Kamis, 16 Januari 2014
Kompensasi
KOMPENSASI
A.
Faktor-Faktor
Penting yang Mempengaruhi Kebijakan Kompensasi
Faktor-faktor
tertentu yang diakui sangat mempengaruhi keputusan akhir mengenai jumlah gaji
dalam nilai uang. Faktor-faktor tersebut antara lain adalah sebagai berikut :
1. Permintaan
dan Penawaran atas Keterampilan-keterampilan Karyawan
Analisis terhadap
pengaruh permintaan dan penawaran tenaga kerja atas upah terlalu sederhana dan
mengabaikan kerumitan dalam menentukan tingkat upah. Tidaklah praktis untuk
menggambarkan kurva-kurva permintaan dan penawaran untuk setiap pekerjaan dalam
suatu organisasi, walaupun, secara teoritis, terdapat suatu kurva yang terpisah
untuk setiap pekerjaan. Tetapi pada umumnya, jika ada sesuatu yang
mengakibatkan penurunan penawaran tenaga kerja, seperti misalnya pembatasan
oleh serikat buruh tertentu, akan terdapat kecenderungan untuk meningkatkan
kompensasi. Jika ada sesuatu yang mengakibatkan peningkatan permintaan majikan
akan tenaga kerja, seperti misalnya kemakmuran masa perang, akan terdapat
kecenderungan untuk meningkatkan kompensasi. Kebalikan dari situasi semacam itu
mungkin akan mengakibatkan penurunan kompensasi karyawan jika faktor-faktor
lain tidak menghalanginya.
2. Organisasi
Buruh
Dalam struktur hubungan
ekonomi, serikat-serikat buruh mencari beberapa cara seperti membentuk bengkel
serikat buruh, serikat-serikat buruh umumnya mencoba untuk mempengaruhi segi
penawaran. Dalam suatu pemogokan yang menuntut upah yang lebih tinggi,
permintaan majikan agar buruh memenuhi kebutuhan psar ditentang oleh serikat
buruh dengan cara menahan penawaran tenaga kerja. Para pemimpin serikat buruh
seringkali amat cerdik dalam memilih waktu yang tepat untuk mogok dengan
mempertimbangkan keadaan pasar untuk produk majikan.
Untuk memperkokoh
pengendalian mereka atas penawaran buruh, serikat-serikat buruh mencari beberapa
cara seperti membentuk bengkel serikat buruh atau bengkel tertutup (closed
shop), mengatur atau membatasi penggantian tenaga buruh dengan barang modal
melalui teknologi, dan menguasai jalur masuk ke dalam program magag
(apprentuceship). Semua kegiatan ini dimaksudkan untuk membatasi jumlah
alternatif yang terbuka bagi majikan, yang harus melihat bahwa
kelompok-kelompok lain di samping buruh diberi kompensas sebagaimana mestinya.

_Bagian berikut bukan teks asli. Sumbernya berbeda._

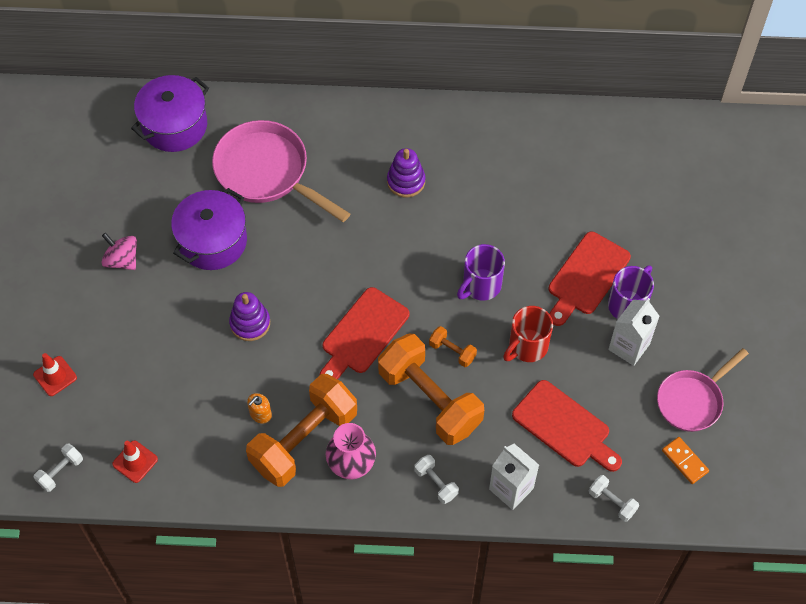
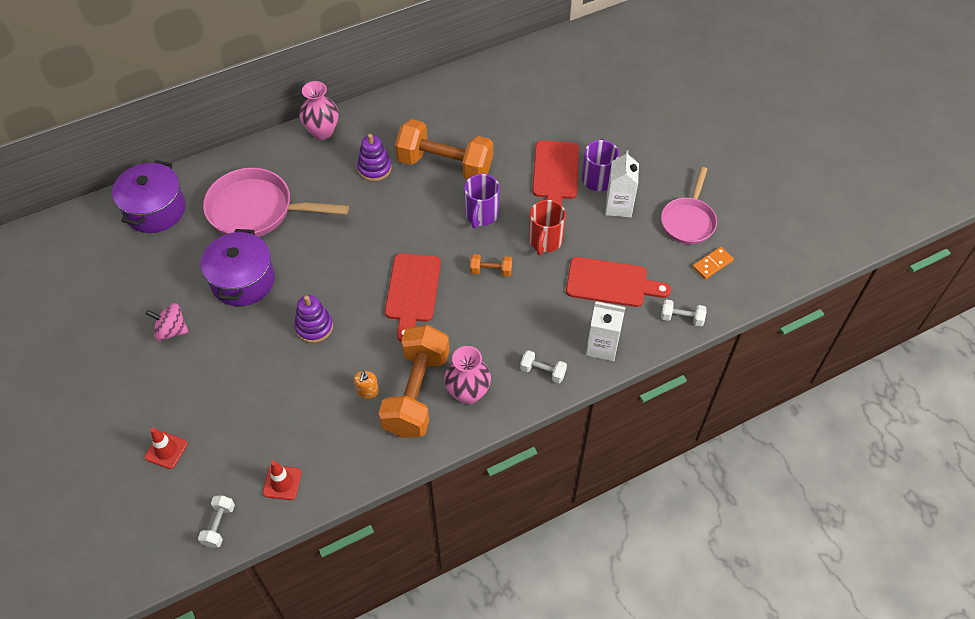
camera: 30 degrees left, 5 degrees down
orange dumbbell [378,334,484,445] -> orange dumbbell moved to [395,119,493,180]
orange domino [662,437,709,484] -> orange domino turned 60 degrees counterclockwise [692,247,734,279]
none -> pink vase [299,81,339,140]

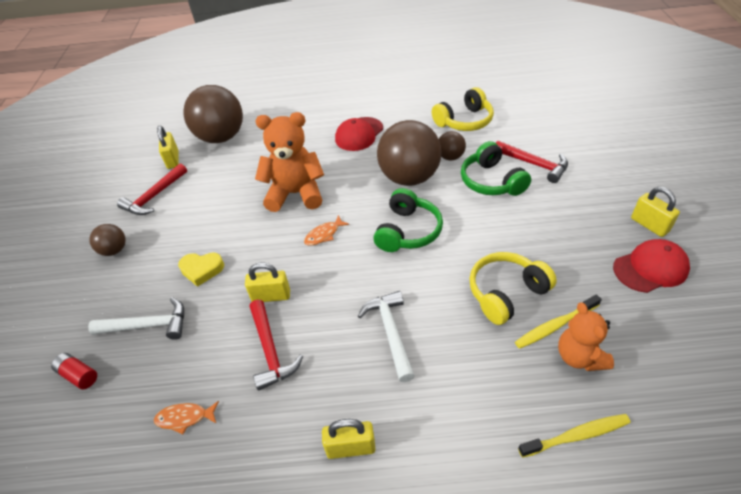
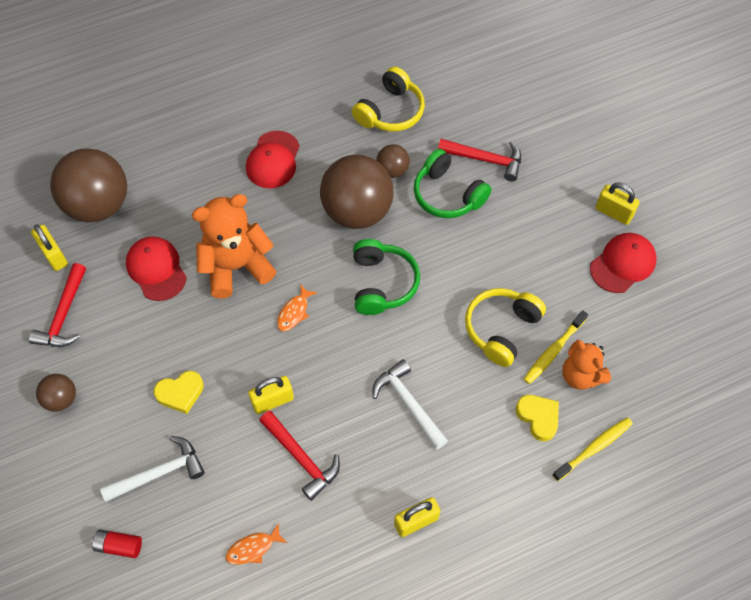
camera: 25 degrees left, 15 degrees up
none -> red cap [126,236,187,301]
none -> yellow heart [516,395,559,441]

Semua kompensasi harus berasal dari produk yang dijual di pasar yang pada hakikatnya
bersaing. Kompensasi yang tidak adil bagi semua akan menciptakan kesulitan
dalam memelihara ketangguhan organisasi. Peningkatan kekuatan serikat-serikat
buruh sebagian disebabkan oleh kenyataan bahwa kepentingan-kepntingan para
karyawan belum mendapat perhatian yang sama dengan yang diberikan kepada
komponen-komponen lain dari perusahaan.
3. Kemampuan
Perusahaan untuk Membayar
Faktor-faktor pokok
yang menentukan tingkat upah bagi masing-masing perusahaan berasal dari
permintaan dan pernawaran. Jika laba perusahaan kecil dan perusahaan tidak
mampu membayar tingkat kompensasi yang bersaing, para karyawan biasanya akan
mencari pekerjaan lain dengan pembayaran lebih baik. Jika perusahaan tersebut
sangat berhasil, perusahaan tidak begitu perlu membayar di atas tingkat
kompensasi yang bersaing guna menarik personalia yang berkemampuan unggul. Jika
perusahaan itu secara umum makmur dan mampu membayar, maka ada kecendrungan
untuk menawarkan harga yang lebih tinggi kepada tenaga kerja secara
keseluruhan.
4. Produktivitas
Perusahaan dan Perekonomian
Walaupun beberapa orang
sangat mendukung penggunaan indeks produktivitas yang telah tersebar luas
sebagai suatu pemecaha utama dalam kompensasi, namun ada beberapa kekurangan
serius dalam penggunaannya. Di antaranya adalah sebagai berikut :
a. Tidak
terdapat ukuran prodduktivitas yang tepat dan teliti yang dapat diterima semua
pihak.
b. Persentase
peningkatan yang dilaporkan pada umumnya adalah suaty rata-rata jangka panjang
dan tidak dicapai setiap tahun.
c. Tidak
semua industri berpartissipas secara sama dalam peningkatan produktivitas.
d. Penggunaan
indeks apa pun tidak mengurangi pertentangan pendapat secara material dalam
perundingan, karena indeks tersebut digunakan sebagai dasar untuk berunding.
5. Biaya
Hidup
Rumus lain yang
disambut oleh banyak orang sebagai jawaban adalah penyesuaian upah dengan biaya
hidup. Di antara masalah yang ditimbulkan oleh pendekatan ini adalah sebagai
berikut :
a. Tidak
ada rumus biaya hidup yang akan menunjukkan berapakah seharusnya kompensasi dasar
itu – rumus biaya hidup itu hanya menunjukkan bagaimana tarif upah seharusnya
berubah.
b. Pendekatan
ini cenderung untuk mengubah-ubah penghasilan dalam bentuk uang (moneter)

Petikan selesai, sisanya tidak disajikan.